Because Netflix continuously removes detected IPs via its datacenter blocklist fed by MaxMind, IP2Proxy, and specialized anti-fraud vendors. The VPN server IP you used yesterday was likely added to their blacklist within 24 hours after abnormal volumes of streaming connections from that single IP. A simple server change within the same VPN region resolves the issue in most cases - no need to change provider or protocol. The IP pools of major VPNs (NordVPN, ExpressVPN) rotate daily, so an IP blocklisted Monday can pass again Wednesday.

Can Netflix detect which specific VPN I'm using?

Not directly, and this is an important technical distinction: Netflix blocks on the **actual IP** at request time, not on the VPN provider name. But by blocking en masse the IPs belonging to a datacenter range leased by a VPN, they indirectly impact the entire provider. This is why residential IP rotation is so critical at major providers. Free VPNs use detectable datacenter IPs by default, so 100% of their IPs are Netflix-blocklisted within weeks of launch. Major VPNs pay for residential US subranges leased from Comcast, Spectrum, Verizon.

Do you really need to switch VPN if Netflix blocks it?

Not immediately, and it's the most poorly made decision on average. The ordered sequence 'clear cookies → switch server → private browsing → change protocol' resolves the majority of cases. If after these 4 steps applied on 3 different servers in the same region the block persists, then yes - your VPN no longer has functional IPs on this target region.
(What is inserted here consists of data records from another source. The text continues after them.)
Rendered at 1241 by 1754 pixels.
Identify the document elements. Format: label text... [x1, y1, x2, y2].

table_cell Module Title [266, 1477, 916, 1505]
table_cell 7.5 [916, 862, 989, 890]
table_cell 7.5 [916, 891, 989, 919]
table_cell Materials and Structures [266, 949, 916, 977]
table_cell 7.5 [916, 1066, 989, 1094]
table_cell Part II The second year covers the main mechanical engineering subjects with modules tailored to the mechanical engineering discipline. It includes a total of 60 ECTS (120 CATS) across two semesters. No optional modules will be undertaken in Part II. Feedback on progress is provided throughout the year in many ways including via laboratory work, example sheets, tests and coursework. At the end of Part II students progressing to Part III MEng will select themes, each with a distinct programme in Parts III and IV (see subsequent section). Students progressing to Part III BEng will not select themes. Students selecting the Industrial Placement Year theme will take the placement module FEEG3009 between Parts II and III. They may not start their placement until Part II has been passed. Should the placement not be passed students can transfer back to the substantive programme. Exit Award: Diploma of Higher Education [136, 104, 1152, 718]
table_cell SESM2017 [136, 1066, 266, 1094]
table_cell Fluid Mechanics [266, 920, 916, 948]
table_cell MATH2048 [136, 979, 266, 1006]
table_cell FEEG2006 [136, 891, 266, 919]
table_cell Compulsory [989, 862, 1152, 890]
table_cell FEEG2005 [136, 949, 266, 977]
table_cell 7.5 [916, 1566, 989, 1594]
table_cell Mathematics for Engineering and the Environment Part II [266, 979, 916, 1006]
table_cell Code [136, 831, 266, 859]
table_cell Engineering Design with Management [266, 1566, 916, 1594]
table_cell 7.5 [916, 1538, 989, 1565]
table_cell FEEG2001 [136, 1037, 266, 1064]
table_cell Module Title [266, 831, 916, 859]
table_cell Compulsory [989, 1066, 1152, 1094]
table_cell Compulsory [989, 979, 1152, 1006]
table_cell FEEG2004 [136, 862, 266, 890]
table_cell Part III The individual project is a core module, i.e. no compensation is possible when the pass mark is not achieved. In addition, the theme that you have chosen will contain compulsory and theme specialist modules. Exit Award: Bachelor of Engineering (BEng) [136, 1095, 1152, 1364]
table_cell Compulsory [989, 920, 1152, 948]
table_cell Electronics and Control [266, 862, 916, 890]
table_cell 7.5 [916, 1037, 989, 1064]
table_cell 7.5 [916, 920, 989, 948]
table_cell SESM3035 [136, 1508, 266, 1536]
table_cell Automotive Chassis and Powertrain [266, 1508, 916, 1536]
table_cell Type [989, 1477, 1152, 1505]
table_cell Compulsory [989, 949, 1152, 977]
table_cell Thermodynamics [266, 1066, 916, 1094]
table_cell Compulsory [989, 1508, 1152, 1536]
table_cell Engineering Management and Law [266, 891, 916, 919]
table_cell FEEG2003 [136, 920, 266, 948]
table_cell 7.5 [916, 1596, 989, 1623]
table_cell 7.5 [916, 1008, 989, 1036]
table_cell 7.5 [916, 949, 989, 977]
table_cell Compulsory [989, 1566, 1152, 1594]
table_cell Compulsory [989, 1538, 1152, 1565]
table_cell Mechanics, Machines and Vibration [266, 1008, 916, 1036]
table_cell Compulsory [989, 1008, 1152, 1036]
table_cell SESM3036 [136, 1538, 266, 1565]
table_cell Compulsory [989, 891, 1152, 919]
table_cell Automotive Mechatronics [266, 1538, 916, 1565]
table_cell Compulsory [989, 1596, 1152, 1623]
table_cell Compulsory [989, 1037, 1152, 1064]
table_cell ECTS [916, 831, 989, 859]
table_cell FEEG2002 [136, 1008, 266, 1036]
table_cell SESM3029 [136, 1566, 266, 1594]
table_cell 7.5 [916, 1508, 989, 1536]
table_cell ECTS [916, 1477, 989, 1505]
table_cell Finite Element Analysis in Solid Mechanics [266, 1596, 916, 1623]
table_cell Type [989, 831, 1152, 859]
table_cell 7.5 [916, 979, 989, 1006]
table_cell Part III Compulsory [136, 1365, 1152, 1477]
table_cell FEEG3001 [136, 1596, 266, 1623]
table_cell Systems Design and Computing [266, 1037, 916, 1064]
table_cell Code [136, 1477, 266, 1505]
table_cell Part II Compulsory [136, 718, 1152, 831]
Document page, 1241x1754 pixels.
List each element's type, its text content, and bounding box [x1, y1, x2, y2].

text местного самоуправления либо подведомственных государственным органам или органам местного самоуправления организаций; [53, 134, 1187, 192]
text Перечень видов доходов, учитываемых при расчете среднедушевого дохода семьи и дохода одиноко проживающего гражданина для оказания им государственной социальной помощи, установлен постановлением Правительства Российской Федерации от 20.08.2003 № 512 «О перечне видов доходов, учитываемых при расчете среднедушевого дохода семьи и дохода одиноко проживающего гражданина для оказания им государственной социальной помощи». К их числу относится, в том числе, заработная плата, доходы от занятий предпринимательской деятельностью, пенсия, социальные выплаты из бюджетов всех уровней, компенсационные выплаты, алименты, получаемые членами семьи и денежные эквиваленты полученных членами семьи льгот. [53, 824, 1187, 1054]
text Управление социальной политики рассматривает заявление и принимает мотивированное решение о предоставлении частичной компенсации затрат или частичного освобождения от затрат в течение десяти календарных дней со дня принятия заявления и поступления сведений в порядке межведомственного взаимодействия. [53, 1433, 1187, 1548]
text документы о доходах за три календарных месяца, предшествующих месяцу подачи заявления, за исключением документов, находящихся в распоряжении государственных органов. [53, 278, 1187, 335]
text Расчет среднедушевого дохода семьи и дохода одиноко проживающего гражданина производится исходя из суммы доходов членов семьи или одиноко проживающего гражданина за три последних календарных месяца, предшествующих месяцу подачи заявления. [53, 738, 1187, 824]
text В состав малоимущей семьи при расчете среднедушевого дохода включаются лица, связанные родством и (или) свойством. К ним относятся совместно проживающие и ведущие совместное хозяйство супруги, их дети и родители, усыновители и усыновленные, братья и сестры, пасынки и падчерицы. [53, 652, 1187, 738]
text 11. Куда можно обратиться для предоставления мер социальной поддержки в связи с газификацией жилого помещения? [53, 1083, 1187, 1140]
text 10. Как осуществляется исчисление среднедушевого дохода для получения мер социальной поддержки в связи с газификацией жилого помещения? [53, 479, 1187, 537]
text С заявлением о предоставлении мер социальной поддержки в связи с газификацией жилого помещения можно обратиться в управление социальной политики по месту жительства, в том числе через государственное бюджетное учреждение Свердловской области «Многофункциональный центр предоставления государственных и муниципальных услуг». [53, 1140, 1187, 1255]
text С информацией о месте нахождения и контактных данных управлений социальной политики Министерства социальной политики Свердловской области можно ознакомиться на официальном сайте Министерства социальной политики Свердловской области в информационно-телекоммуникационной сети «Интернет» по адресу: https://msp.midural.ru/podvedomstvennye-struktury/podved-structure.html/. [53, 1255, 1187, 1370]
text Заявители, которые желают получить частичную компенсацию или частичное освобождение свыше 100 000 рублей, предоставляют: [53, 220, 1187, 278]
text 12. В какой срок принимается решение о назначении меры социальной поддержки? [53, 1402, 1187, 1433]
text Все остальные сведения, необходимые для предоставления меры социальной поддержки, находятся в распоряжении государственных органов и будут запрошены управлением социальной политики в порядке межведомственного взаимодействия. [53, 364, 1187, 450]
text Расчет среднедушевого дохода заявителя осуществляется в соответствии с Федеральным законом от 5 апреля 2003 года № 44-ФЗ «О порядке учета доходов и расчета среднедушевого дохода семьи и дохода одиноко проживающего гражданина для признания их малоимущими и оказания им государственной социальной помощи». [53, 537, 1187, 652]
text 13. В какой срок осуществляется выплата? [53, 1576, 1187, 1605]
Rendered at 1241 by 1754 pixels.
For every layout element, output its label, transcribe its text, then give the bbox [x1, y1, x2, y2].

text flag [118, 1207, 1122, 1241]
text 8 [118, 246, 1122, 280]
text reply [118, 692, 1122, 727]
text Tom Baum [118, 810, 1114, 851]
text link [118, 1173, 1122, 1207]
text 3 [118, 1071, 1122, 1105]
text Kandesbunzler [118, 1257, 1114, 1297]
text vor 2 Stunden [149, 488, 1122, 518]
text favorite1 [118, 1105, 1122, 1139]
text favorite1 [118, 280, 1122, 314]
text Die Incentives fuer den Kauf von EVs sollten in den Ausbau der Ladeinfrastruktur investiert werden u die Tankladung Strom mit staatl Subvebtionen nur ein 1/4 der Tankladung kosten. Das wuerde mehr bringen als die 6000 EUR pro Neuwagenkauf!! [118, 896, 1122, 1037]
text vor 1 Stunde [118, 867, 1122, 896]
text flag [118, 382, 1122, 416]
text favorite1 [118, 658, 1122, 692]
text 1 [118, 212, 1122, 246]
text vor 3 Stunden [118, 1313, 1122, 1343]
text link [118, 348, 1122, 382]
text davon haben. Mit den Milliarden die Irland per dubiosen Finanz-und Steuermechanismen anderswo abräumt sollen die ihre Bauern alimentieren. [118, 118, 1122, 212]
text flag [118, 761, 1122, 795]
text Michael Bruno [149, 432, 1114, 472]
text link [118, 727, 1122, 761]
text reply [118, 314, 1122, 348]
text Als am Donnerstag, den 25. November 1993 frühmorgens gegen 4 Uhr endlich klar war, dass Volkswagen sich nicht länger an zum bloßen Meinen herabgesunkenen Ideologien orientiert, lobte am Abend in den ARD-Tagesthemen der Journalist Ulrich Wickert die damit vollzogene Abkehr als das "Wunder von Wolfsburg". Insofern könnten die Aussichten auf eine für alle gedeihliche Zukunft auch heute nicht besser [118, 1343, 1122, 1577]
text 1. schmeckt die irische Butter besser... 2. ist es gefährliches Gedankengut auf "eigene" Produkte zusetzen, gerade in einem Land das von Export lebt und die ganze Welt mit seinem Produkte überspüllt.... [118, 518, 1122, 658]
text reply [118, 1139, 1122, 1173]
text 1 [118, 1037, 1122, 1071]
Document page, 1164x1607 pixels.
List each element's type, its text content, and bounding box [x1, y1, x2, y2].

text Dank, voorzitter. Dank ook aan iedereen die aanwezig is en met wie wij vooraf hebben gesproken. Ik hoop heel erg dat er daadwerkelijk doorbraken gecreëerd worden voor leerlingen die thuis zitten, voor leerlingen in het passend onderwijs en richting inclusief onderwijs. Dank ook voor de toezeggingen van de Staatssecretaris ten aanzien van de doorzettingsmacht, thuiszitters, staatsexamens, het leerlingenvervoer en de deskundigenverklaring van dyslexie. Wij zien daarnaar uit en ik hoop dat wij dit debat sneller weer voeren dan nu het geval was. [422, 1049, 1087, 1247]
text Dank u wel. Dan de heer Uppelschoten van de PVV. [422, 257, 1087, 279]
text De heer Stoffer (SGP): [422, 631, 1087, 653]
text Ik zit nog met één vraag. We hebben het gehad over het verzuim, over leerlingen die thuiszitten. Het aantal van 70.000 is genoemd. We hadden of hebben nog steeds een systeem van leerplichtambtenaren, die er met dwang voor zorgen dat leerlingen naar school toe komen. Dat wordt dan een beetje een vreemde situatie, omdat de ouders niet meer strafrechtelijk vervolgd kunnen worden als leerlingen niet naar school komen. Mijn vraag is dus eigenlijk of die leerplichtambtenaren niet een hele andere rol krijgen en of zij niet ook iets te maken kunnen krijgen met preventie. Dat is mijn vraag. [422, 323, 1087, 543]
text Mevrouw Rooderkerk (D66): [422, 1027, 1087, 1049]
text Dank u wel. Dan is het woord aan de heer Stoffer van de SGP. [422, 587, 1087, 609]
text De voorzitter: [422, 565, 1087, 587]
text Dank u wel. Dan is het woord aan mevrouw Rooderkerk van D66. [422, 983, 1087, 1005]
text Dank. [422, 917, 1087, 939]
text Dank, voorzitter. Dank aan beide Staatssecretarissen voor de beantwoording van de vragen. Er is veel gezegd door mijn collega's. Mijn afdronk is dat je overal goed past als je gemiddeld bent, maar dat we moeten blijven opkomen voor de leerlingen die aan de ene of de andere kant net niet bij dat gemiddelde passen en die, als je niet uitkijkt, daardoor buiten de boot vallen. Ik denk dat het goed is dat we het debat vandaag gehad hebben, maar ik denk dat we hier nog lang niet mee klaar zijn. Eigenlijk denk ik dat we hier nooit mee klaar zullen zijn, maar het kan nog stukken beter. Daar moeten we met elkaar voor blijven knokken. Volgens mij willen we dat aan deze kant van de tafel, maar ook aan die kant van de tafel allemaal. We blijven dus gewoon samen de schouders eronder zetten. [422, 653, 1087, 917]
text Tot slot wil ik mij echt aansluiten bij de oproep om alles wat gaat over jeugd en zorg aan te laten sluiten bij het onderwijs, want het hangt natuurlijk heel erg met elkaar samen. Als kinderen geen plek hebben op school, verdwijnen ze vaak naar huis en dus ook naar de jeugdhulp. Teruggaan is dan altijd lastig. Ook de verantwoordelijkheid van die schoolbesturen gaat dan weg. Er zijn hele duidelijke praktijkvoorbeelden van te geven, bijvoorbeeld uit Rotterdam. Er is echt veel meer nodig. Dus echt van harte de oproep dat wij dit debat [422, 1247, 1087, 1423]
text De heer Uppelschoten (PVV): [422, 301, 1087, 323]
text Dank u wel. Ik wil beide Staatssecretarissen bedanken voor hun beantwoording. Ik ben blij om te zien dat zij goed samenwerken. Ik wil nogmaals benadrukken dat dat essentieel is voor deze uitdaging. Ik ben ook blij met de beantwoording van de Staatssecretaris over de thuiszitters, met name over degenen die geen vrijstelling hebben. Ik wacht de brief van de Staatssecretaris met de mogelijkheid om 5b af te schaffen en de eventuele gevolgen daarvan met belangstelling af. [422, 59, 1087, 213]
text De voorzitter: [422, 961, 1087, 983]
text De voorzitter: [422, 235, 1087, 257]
You can either wait 24-48 hours (pool rotates), or use a backup competitor VPN. The 30-day money-back guarantee on NordVPN, ExpressVPN and Surfshark lets you test multiple ones simultaneously without additional cost.

How long does Netflix keep an IP blocked?

Variable depending on usage frequency and quality of rotation on the VPN side. A pure datacenter IP typically remains Netflix-blocklisted for life once identified. A residential IP temporarily leased by a major VPN (NordVPN type) leaves the blacklist when the lease ends and the IP returns to normal residential use - typically 24-72 hours. That's why a NordVPN server blocked on Monday can pass on Wednesday without intervention. Low-end VPNs don't have this rotation and stay blocked indefinitely.